A. 火加減を弱めにし、タレを入れてからは頻繁にフライパンを揺すって焦げ付きを防いでください。

Q. グリルとフライパン、どちらが向いていますか。
A. 下焼きはグリルで香ばしく、タレ絡めはフライパンで行うと失敗が少なくなります。

Q. 骨が大きいのですが食べやすくするコツはありますか。
A. 焼く前に骨に沿って浅く切り込みを入れておくと、食べるときに身がほぐしやすくなります。

Q. タレの甘さを調整したい場合はどうすればよいですか。
A. 砂糖の量を減らして酒とみりんの比率を上げると、甘さ控えめで大人向けの味わいになります。

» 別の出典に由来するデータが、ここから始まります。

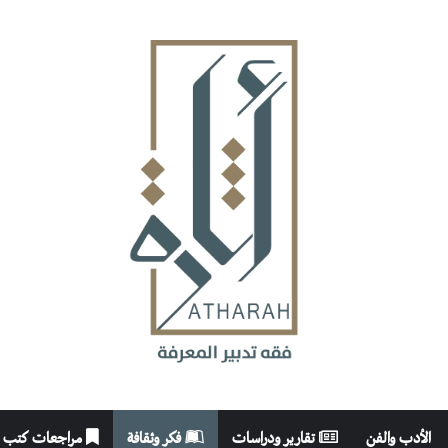
الأدب والفن
تقارير ودراسات
فكر وثقافة
مراجعات كتب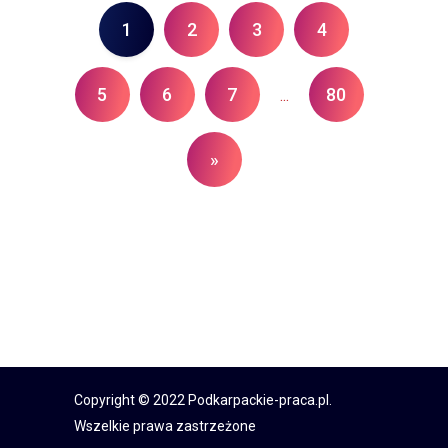
1
2
3
4
5
6
7
80
...
»
Copyright © 2022 Podkarpackie-praca.pl.
Wszelkie prawa zastrzeżone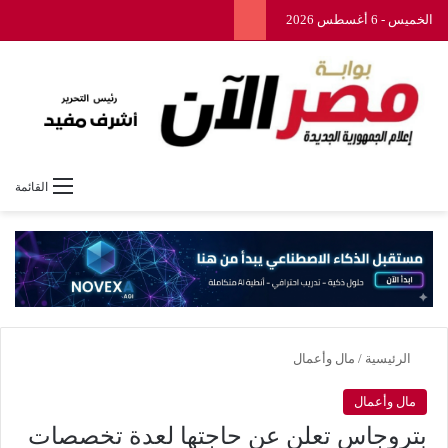
الخميس - 6 أغسطس 2026
القائمة
الرئيسية
/
مال وأعمال
مال وأعمال
بتروجاس تعلن عن حاجتها لعدة تخصصات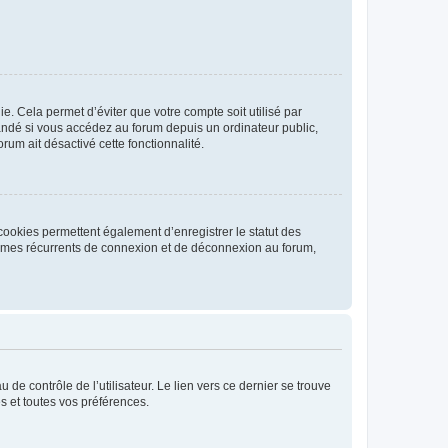
. Cela permet d’éviter que votre compte soit utilisé par
andé si vous accédez au forum depuis un ordinateur public,
rum ait désactivé cette fonctionnalité.
cookies permettent également d’enregistrer le statut des
blèmes récurrents de connexion et de déconnexion au forum,
de contrôle de l’utilisateur. Le lien vers ce dernier se trouve
s et toutes vos préférences.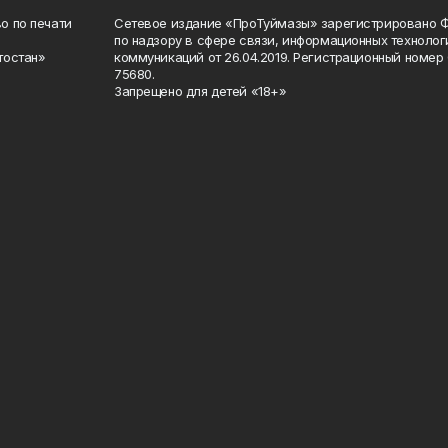
о по печати
Сетевое издание «ПроТуймазы» зарегистрировано 
по надзору в сфере связи, информационных техноло
тостан»
коммуникаций от 26.04.2019. Регистрационный номе
75680.
Запрещено для детей «18+»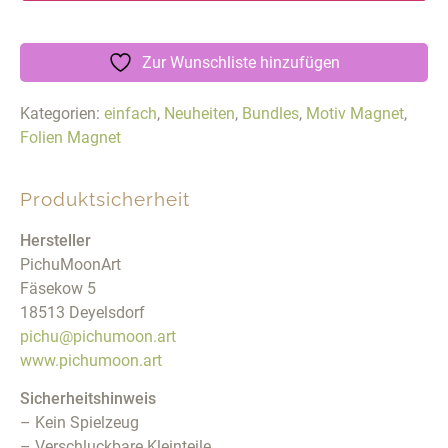
Zur Wunschliste hinzufügen
Kategorien:
einfach
,
Neuheiten
,
Bundles
,
Motiv Magnet
,
Folien Magnet
Produktsicherheit
Hersteller
PichuMoonArt
Fäsekow 5
18513 Deyelsdorf
pichu@pichumoon.art
www.pichumoon.art
Sicherheitshinweis
– Kein Spielzeug
– Verschluckbare Kleinteile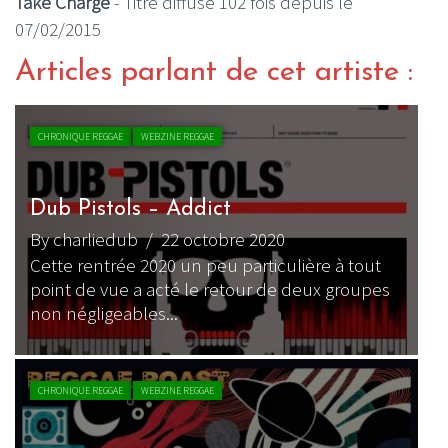
Take Charge
- Titre diffusé 102 fois depuis le
07/02/2015
Articles parlant de cet artiste :
CHRONIQUE REGGAE
WEBZINE REGGAE
Dub Pistols – Addict
By charliedub
/ 22 octobre 2020
Cette rentrée 2020 un peu particulière à tout
point de vue a acté le retour de deux groupes
non négligeables...
CHRONIQUE REGGAE
WEBZINE REGGAE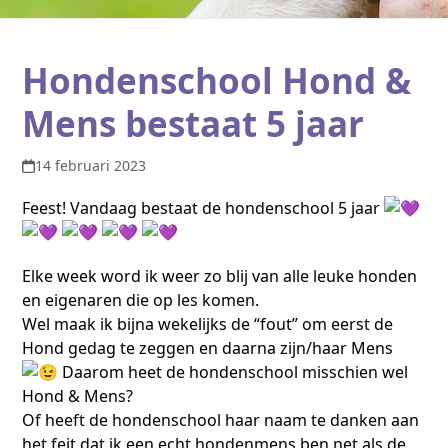
Hondenschool Hond &
Mens bestaat 5 jaar
14 februari 2023
Feest! Vandaag bestaat de hondenschool 5 jaar
Elke week word ik weer zo blij van alle leuke honden
en eigenaren die op les komen.
Wel maak ik bijna wekelijks de “fout” om eerst de
Hond gedag te zeggen en daarna zijn/haar Mens
Daarom heet de hondenschool misschien wel
Hond & Mens?
Of heeft de hondenschool haar naam te danken aan
het feit dat ik een echt hondenmens ben net als de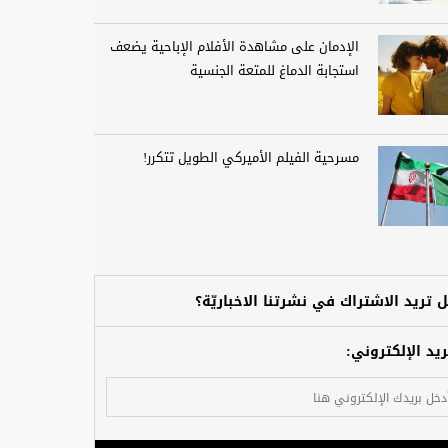
الإدمان على مشاهدة الأفلام الإباحية يضعف
استجابة الدماغ للمتعة الجنسية
مسرحية الفيلم الأميركي الطويل تتكرر!
 تريد الاشتراك في نشرتنا الاخباريّة؟
ريد الإلكتروني: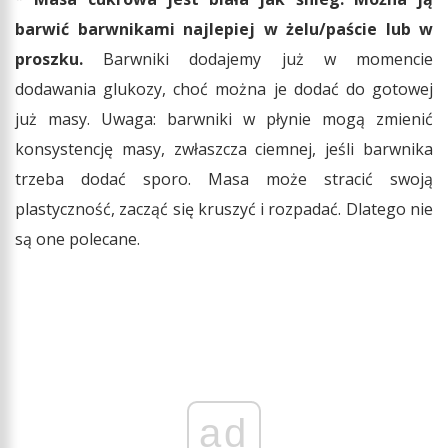
barwić barwnikami najlepiej w żelu/paście lub w
proszku.
Barwniki dodajemy już w momencie
dodawania glukozy, choć można je dodać do gotowej
już masy. Uwaga: barwniki w płynie mogą zmienić
konsystencję masy, zwłaszcza ciemnej, jeśli barwnika
trzeba dodać sporo. Masa może stracić swoją
plastyczność, zacząć się kruszyć i rozpadać. Dlatego nie
są one polecane.
ad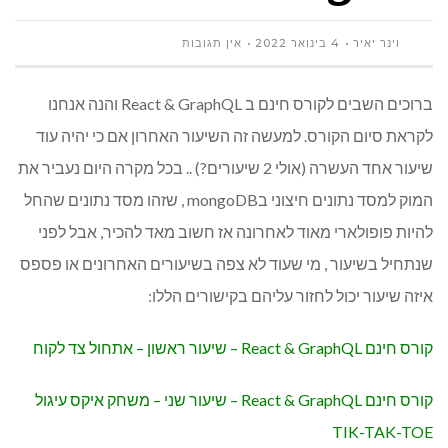
וינר יאיר
4 בינואר 2022
אין תגובות
ברוכים השבים לקורס חינם ב React & GraphQL והנה אנחנו
לקראת סיום הקורס. למעשה זה השיעור האחרון אם כי יהיה עוד
שיעור אחד העשרה (אולי 2 שיעורים?) .. בכל מקרה היום נעביר את
המוק למסד נתונים חיצוני בmongoDB , שזהו מסד נתונים שהחל
להיות פופולארי מאוד לאחרונה אז חשוב מאד להכיר, אבל לפני
שנתחיל בשיעור , מי שעוד לא צפה בשיעורים האחרונים או פספס
איזה שיעור יכול לחזור עליהם בקישורים הללו:
קורס חינם React & GraphQL – שיעור ראשון – אתחול צד לקוח
קורס חינם React & GraphQL – שיעור שני – משחק איקס עיגול
TIK-TAK-TOE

Q. 冷凍のぶりかまを使う場合の注意点はありますか。
A. しっかり解凍してから水気を拭き取り、通常より少し長めに霜降りをすると臭みをより抑えられます。

Q. 子ども向けに味を薄めにする方法はありますか。
A. 醤油の量を控えめにし、みりんと砂糖の甘みを少し強めにすると、子どもでも食べやすい優しい味付けになります。

まとめ

ぶりかまの照り焼きは、霜降りで臭みを抜くことと、タレを煮詰めてから絡めることの二点を守れば失敗しにくい料理です。脂の乗った寒ぶりの時期は特におすすめなので、ぜひ試してみてください。私自身、脂の乗りが良い時期にまとめて仕込んでおくと、忙しい日の献立の助けになると実感しています。